- [To-do item]
Reproduce the material below verbatim, from the line containing "Rank the categories" up to and including the line containing "What is the sum of the values at GR and AG?".

- [Source material]
--*--
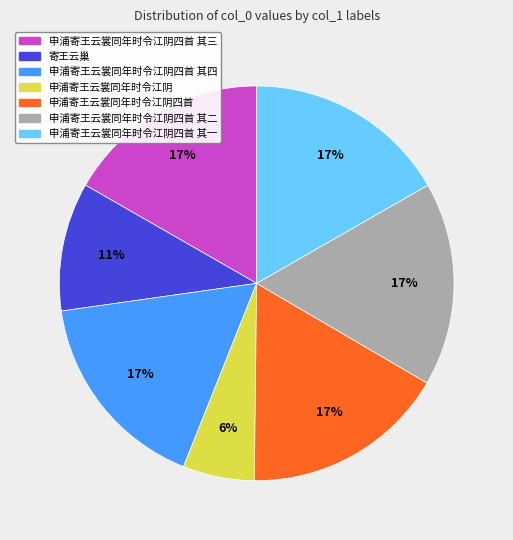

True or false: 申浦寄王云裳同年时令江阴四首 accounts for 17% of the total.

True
--*--
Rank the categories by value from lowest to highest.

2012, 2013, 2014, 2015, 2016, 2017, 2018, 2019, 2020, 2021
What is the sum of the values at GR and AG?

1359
--*--
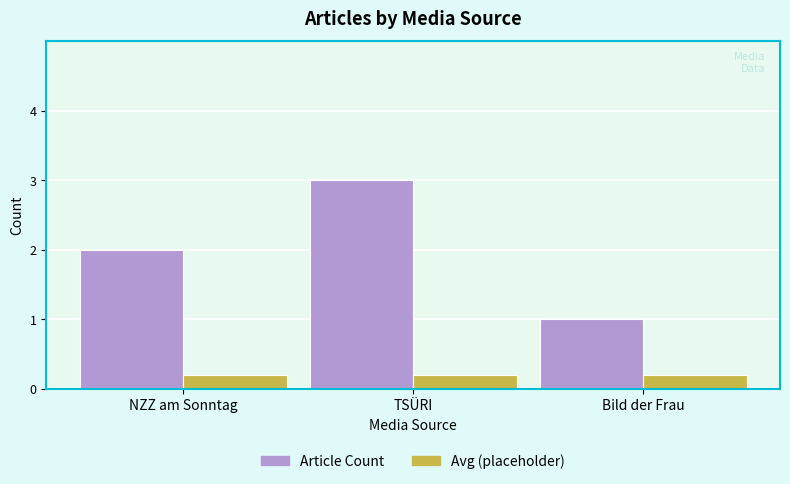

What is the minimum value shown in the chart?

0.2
--*--
- [Task solution]
Rank the categories by value from lowest to highest.

2012, 2013, 2014, 2015, 2016, 2017, 2018, 2019, 2020, 2021
What is the sum of the values at GR and AG?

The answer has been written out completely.